親も汗水たらして働いた貴重なお金を出して、こうして参加費やお小遣いを出して、君たちに楽しい思い出を作ってほしいと願っているし、先生も、準備のために、ここ数日は朝5:00まで、様々な準備をして8:00には学校に向かっている生活をしています。
君たちが、安全に楽しい宿泊生活をしてもらうためです。
また、宿泊には貴重な税金も使われている。

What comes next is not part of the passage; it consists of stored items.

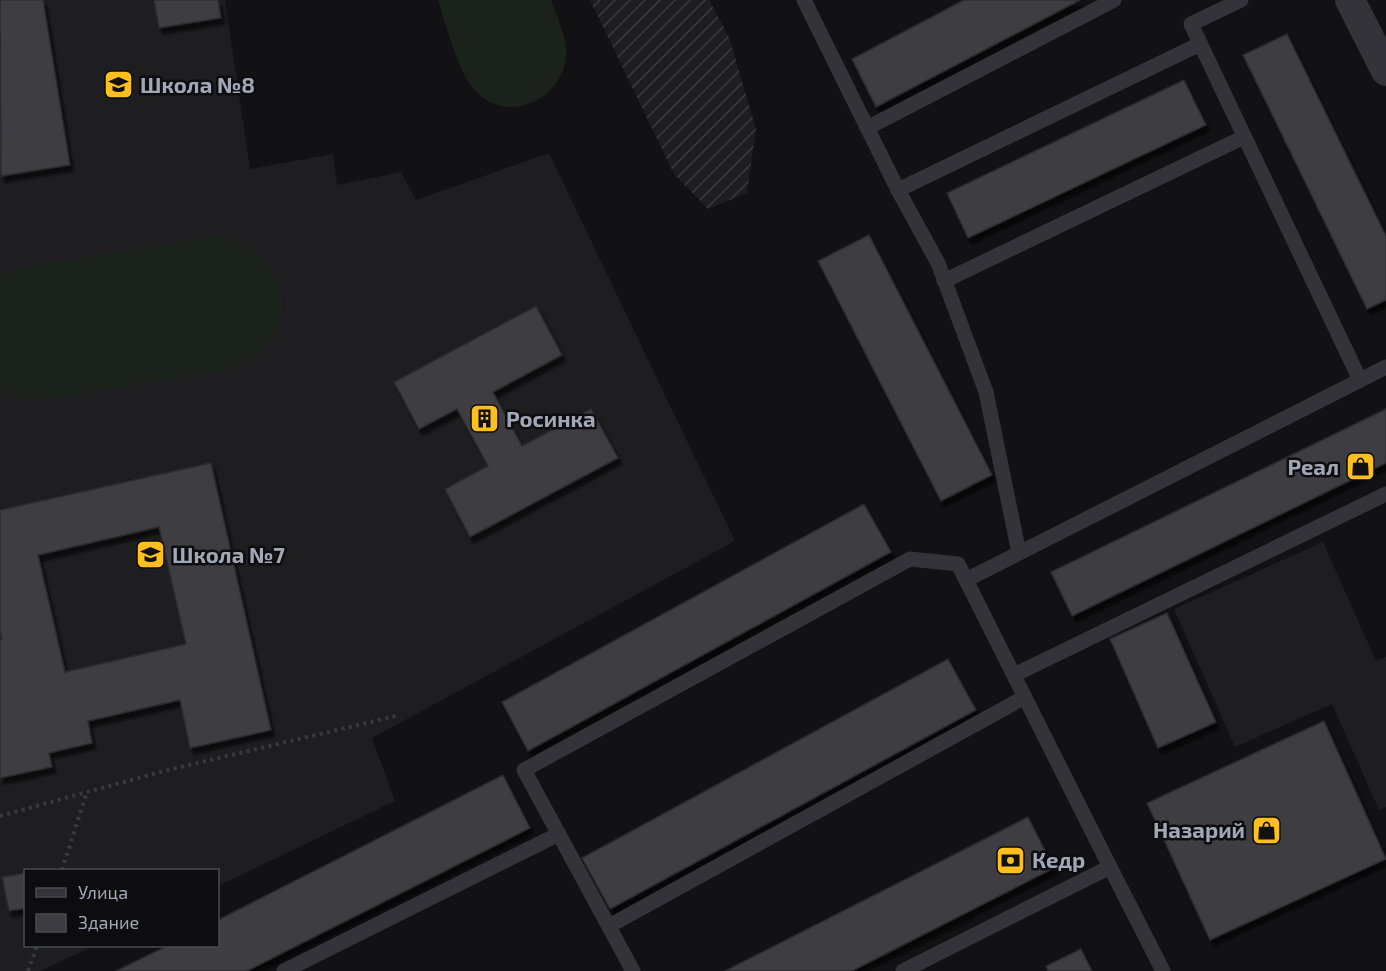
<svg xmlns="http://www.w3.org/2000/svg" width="1386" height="971" viewBox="0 0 1386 971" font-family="'Exo 2',sans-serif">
  <defs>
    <pattern id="industrial-furrows" width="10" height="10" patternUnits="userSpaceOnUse" patternTransform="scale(1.5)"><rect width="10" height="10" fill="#1e1e21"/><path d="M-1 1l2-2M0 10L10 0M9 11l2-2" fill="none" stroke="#3c3c3f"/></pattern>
    <filter id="shadow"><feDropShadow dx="3.5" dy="6" stdDeviation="1.5" flood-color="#0009"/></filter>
  </defs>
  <rect width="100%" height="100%" fill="#121214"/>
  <!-- built -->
  <g fill="#1e1e21">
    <polygon points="0,0 225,0 250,169 333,154 337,185 401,172 416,200 549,153 735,541 372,738 395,801 218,886 218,870 26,870 26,946 94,946 40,971 0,971"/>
    <polygon points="1323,542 1376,661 1386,657 1386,807 1379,810 1332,704 1235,747 1174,609"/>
  </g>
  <!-- industrial -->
  <polygon fill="url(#industrial-furrows)" points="590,0 709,0 729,37 756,129 747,193 708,209 674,174"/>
  <!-- garden -->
  <g fill="#1a221b">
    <path d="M438,0H551C557,17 568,39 566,57C562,101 504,126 474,89C456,67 447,27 438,0Z"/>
    <path d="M204,238C213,238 223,236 232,239C275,253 299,305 269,343C258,358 243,364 226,370L46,399H21L0,389V277L23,267Z"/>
  </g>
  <!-- building -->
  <g fill="#3c3c42" stroke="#2c2c30" stroke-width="1.5" fill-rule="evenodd" filter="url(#shadow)">
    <polygon points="0,0 43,0 70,165 1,176"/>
    <polygon points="154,0 218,0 221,18 159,28"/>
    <polygon points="964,0 1080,0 876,107 852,59"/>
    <polygon points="1287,34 1386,236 1386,300 1367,309 1243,55"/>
    <polygon points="1184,80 1206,125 968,238 947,193"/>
    <polygon points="869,235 992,475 941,501 818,261"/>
    <polygon points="536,306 562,355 493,392 522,446 591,409 618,458 470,537 445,489 488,466 457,409 419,429 394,382"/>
    <polygon points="1386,409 1386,463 1072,616 1051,572"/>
    <path d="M211,463L271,730L190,748L180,700L88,721L92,743L49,753L52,767L0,778V640L2,639L0,631V510ZM159,527L186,644L65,672L38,555Z"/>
    <polygon points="864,504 891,552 528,751 502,702"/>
    <polygon points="1167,613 1216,722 1158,748 1110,639"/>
    <polygon points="948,659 976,710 610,909 582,858"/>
    <polygon points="1324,721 1386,859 1210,940 1147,803"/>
    <polygon points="503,775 530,828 247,971 116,971 167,946 218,946 218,920"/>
    <polygon points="1028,817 1054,868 852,971 725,971"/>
    <polygon points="26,873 26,908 9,911 2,877"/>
    <polygon points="1081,949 1092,971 1048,971 1046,966"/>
  </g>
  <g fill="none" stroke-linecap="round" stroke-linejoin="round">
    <!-- path -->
    <g stroke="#393a40" stroke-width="4" stroke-dasharray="3 4.5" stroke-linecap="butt">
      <polyline points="0,816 164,771 396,716"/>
      <polyline points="62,870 87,792"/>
      <polyline points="28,971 37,946"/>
    </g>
    <!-- service -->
    <g stroke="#333339" stroke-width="15">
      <polyline points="804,0 898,190 938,263 986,392 1019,553"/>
      <polyline points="1241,0 1191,24 1360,380"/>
      <polyline points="867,128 1114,0"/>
      <polyline points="898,190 1200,44"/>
      <polyline points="944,281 1244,137"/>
      <polyline points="966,580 1386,367"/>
      <polyline points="1014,675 1386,494"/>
      <polyline points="609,926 1025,697"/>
      <polyline points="284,971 559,834"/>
      <polyline points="633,971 524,770 910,559 958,564 1110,867"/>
      <polyline points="903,971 1110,867 1163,971"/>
    </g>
    <!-- minor -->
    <polyline stroke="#333339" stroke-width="30" points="1350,0 1386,71"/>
  </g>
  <!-- icons -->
  <defs>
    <symbol id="school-square" viewBox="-11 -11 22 22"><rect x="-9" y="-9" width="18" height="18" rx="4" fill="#ffbf1f" stroke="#0d0d0f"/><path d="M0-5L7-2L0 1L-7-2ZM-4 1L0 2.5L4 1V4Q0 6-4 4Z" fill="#111"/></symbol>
    <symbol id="building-square" viewBox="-11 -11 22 22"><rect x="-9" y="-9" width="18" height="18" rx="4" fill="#ffbf1f" stroke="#0d0d0f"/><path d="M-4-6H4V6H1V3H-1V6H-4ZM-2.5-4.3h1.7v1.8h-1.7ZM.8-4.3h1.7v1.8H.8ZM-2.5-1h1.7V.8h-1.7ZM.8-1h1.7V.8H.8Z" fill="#111"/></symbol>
    <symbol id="shop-square" viewBox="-11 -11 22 22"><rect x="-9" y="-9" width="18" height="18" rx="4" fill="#ffbf1f" stroke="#0d0d0f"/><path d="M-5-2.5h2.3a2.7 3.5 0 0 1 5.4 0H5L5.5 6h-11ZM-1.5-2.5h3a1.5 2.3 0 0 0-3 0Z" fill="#111"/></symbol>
    <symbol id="bank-square" viewBox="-11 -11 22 22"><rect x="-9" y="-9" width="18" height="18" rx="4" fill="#ffbf1f" stroke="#0d0d0f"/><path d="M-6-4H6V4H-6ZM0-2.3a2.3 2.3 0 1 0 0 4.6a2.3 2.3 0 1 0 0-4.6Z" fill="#111"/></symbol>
  </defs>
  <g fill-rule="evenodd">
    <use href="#school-square" x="102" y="68" width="33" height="33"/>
    <use href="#building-square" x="468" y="402" width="33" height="33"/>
    <use href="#shop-square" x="1344" y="450" width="33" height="33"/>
    <use href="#school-square" x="134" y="538" width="33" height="33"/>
    <use href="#shop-square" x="1250" y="814" width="33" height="33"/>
    <use href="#bank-square" x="994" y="844" width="33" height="33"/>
  </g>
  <g text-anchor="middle" stroke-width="5" stroke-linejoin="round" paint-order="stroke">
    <!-- poi labels -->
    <g font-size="22" font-weight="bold" fill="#a2a7b6" stroke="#0d0d0f" text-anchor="start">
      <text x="140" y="93">Школа №8</text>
      <text x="506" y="427">Росинка</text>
      <text x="1339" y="475" text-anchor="end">Реал</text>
      <text x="172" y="563">Школа №7</text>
      <text x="1245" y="838" text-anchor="end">Назарий</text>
      <text x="1032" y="868">Кедр</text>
    </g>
  </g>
  <!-- legend -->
  <rect x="24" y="869" width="195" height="78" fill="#0d0d0f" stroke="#494b52" stroke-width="1.5"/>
  <rect x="36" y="888" width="30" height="9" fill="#333339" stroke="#494b52" stroke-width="1.5"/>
  <text x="78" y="899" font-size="18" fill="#a2a7b6">Улица</text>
  <rect x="36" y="914" width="30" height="18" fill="#3c3c42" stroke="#494b52" stroke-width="1.5"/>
  <text x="78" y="929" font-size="18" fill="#a2a7b6">Здание</text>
</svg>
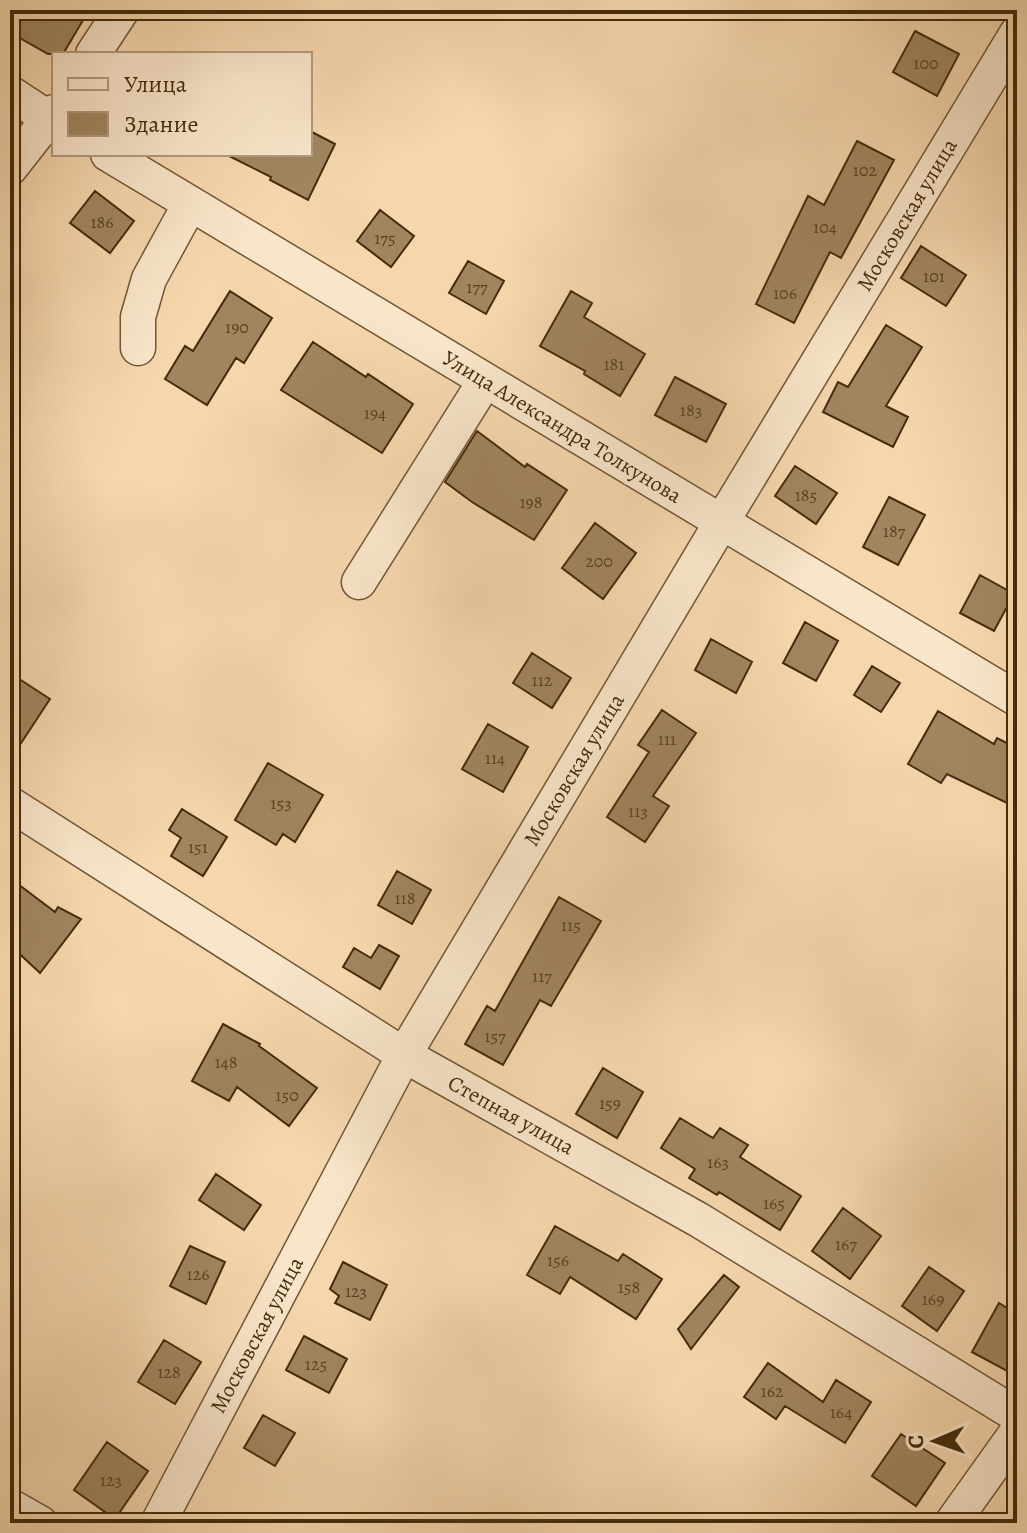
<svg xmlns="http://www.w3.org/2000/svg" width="1027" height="1533" viewBox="0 0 1027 1533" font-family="Alegreya,serif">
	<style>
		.building { fill: #a08560; stroke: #432c0c; stroke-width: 2 }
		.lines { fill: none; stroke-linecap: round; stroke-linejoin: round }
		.minor-casing { stroke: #705734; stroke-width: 37 }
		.minor { stroke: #f9e5ca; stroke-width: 34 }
		.labels { text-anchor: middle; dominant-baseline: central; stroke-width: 8; stroke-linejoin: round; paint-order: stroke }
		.number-label { font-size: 18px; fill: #5a4221 }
		.street-label { font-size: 22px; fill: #432c0c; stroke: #f9e5ca }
	</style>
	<rect width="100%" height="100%" fill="#f6d7ad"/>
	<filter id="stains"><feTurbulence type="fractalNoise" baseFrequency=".0025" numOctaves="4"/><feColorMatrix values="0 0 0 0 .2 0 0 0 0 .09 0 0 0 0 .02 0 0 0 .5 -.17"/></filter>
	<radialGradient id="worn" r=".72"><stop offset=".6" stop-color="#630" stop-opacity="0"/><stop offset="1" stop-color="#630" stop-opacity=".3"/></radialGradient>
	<!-- building -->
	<path class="building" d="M26 10H89L63 54H48L13 34Z
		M915 31 959 54 937 96 893 72Z
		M310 131 335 144 308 200 270 180 271 177 225 154H310Z
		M857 141 894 160 841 258 830 252 794 323 756 304 808 196 824 205Z
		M95 191 134 221 110 253 70 223Z
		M380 210 414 236 391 267 357 241Z
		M921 246 966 275 946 306 901 278Z
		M468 261 504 281 486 314 449 293Z
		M230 291 272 318 244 363 236 358 207 405 165 379 185 346 193 351Z
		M571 291 592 303 584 317 645 354 620 396 584 374 585 371 540 346Z
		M886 325 922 347 886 406 908 417 893 447 823 412 838 382 848 387Z
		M313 342 366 377 368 374 413 404 382 453 281 390Z
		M675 377 726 404 706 442 655 415Z
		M477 431 525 467 527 464 567 490 534 540 472 502 445 482Z
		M795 466 837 493 816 524 775 496Z
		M889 497 925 515 898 565 863 547Z
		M595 523 636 553 603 599 562 568Z
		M980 575 1014 594 994 631 960 613Z
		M805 622 838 641 816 681 783 663Z
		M711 639 752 662 736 693 695 670Z
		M532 653 571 678 552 708 513 683Z
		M872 666 900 683 881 712 854 695Z
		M10 673 50 699 10 760Z
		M662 710 696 733 653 796 669 806 645 842 607 817 649 752 638 745Z
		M938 711 994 744 997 738 1017 748V789L1009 804 947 774 941 783 908 764Z
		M488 724 528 747 503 792 462 769Z
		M268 763 323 795 295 842 283 834 276 845 235 820Z
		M182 809 227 837 203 876 171 856 181 838 169 830Z
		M397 871 431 890 412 924 378 905Z
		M10 878 55 912 58 907 81 919 40 973 10 945Z
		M559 897 601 921 551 1006 540 1000 503 1065 465 1044 487 1006 495 1011Z
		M379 945 399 956 380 989 343 967 354 948 371 958Z
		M223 1024 260 1044 259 1046 317 1088 289 1126 237 1087 229 1101 192 1081Z
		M603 1068 643 1092 617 1138 576 1114Z
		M680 1118 713 1138 720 1128 748 1145 740 1157 801 1196 780 1230 719 1192 717 1195 689 1178 695 1169 661 1148Z
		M216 1174 261 1205 244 1230 199 1200Z
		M843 1208 881 1236 850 1279 812 1251Z
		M555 1226 618 1261 623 1254 662 1279 636 1319 570 1277 560 1294 527 1275Z
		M190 1246 225 1262 206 1304 170 1286Z
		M343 1262 387 1285 370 1320 335 1303 339 1296 330 1289Z
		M929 1267 964 1291 937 1331 902 1306Z
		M724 1275 739 1287 691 1349 678 1329Z
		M999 1303 1017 1314V1353L1007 1371 972 1352Z
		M304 1336 347 1359 329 1393 286 1370Z
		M164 1340 201 1362 175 1404 138 1382Z
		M768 1363 823 1402 836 1380 871 1402 845 1443 785 1406 776 1419 744 1397Z
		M263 1415 295 1433 275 1466 244 1448Z
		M901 1434 945 1463 916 1506 872 1476Z
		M107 1442 148 1471 115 1519 74 1490Z"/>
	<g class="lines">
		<defs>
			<path id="minor" d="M93 54 122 10
				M10 93 54 122
				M108 154 1017 699
				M10 168 54 112
				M138 348V317L149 279 190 204
				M359 582 485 381
				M10 804 404 1055 699 1220 1017 1415
				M10 1506 40 1523
				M158 1523 404 1055 721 523 1017 33
				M952 1523 1017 1432"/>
		</defs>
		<!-- minor casing -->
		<use href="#minor" class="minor-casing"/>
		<!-- minor -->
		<use href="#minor" class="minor"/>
	</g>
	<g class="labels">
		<!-- number labels -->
		<g class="number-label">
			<text x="926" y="63">100</text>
			<text x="865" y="170">102</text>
			<text x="102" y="222">186</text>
			<text x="825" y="227">104</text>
			<text x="385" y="238">175</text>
			<text x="934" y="276">101</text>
			<text x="477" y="287">177</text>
			<text x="785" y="293">106</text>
			<text x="237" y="327">190</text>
			<text x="614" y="364">181</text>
			<text x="691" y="410">183</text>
			<text x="375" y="413">194</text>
			<text x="806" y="495">185</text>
			<text x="531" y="502">198</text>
			<text x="894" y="531">187</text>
			<text x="599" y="561">200</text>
			<text x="542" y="680">112</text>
			<text x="667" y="739">111</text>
			<text x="495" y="758">114</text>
			<text x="281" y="803">153</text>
			<text x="638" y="811">113</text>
			<text x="198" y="847">151</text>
			<text x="405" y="898">118</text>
			<text x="571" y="925">115</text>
			<text x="542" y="976">117</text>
			<text x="495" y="1036">157</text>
			<text x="226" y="1062">148</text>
			<text x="287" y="1095">150</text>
			<text x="610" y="1103">159</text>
			<text x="718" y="1162">163</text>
			<text x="774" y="1203">165</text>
			<text x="846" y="1244">167</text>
			<text x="558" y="1260">156</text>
			<text x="198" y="1274">126</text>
			<text x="629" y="1287">158</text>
			<text x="356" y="1291">123</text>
			<text x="933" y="1299">169</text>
			<text x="316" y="1364">125</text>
			<text x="169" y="1372">128</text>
			<text x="772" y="1391">162</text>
			<text x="841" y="1412">164</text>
			<text x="111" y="1480">123</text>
		</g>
		<!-- street labels -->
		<g class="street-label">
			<text transform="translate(907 215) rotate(-59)">Московская улица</text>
			<text transform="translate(562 427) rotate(31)">Улица Александра Толкунова</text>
			<text transform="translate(574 770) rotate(-59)">Московская улица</text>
			<text transform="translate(511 1115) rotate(29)">Степная улица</text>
			<text transform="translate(257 1335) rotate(-62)">Московская улица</text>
		</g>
	</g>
	<!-- margin -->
	<rect width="1027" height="1533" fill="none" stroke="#f6d7ad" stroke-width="40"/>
	<rect x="12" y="12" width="1003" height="1509" fill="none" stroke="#432c0c" stroke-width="4"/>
	<rect x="20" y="20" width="987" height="1493" fill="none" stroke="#432c0c" stroke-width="2"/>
	<!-- legend -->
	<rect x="52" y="52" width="260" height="104" fill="#f9e5ca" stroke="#b09b7e" stroke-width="2"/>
	<rect x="68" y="78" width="40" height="12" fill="#f9e5ca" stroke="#b09b7e" stroke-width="2"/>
	<text x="124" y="92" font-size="24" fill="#432c0c">Улица</text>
	<rect x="68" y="112" width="40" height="24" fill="#a08560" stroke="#b09b7e" stroke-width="2"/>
	<text x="124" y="132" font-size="24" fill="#432c0c">Здание</text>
	<!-- north arrow -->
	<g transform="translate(935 1441) rotate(268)" stroke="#f9e5ca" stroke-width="6" paint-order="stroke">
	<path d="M0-6L14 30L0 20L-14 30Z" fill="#432c0c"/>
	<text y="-12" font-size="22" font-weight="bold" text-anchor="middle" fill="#432c0c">С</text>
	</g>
	<rect width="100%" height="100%" filter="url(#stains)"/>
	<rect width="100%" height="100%" fill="url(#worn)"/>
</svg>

君達のことなど全く知らない日本の大人が、日本の大切な大切な“たから”である君達のために使われるならと、この使い道に対して誰も文句を言う人はいません。
君達の目に見えない裏方では、向こうの施設の方々や、キャンプファイヤーの下準備をしてくださる方々など、想像以上に大勢の人達の支えがあるのです。

だからね。
さっき、君達は個人個人の宿泊の目標を、学級目標(積極的に利他ができ、仲のよい気配りができるクラス)に照らして作りました。
先生からも、次の言葉を今回の宿泊のクラスのモットーとして送ります。

次の言葉を板書した。

支えてくださっているすべての人達に、『感謝の心』と『行動』を!!

しおりの裏表紙に書かせた。
もの凄い子供達の反応だった。
この上で、次のように尋ねた。

発問2:

具体的にどんなことをしていきますか?

「現地のスタッフの人に挨拶をしっかりやります!」
「友だちと仲よく過ごして、いい思い出をつくります!」
このような意見が即座に次々と出てきた。

もっと時間があれば、さらに具体的な意見が出てくるのだろうが、時間切れとなった。
ウキウキフワフワとしていただけの子供たちの表情が一変した10分間であった。
宿泊の間の3日間、日常生活に生かせる3日間となるように、子供たちに「感謝の心」と「行動」を一貫して促し続けた。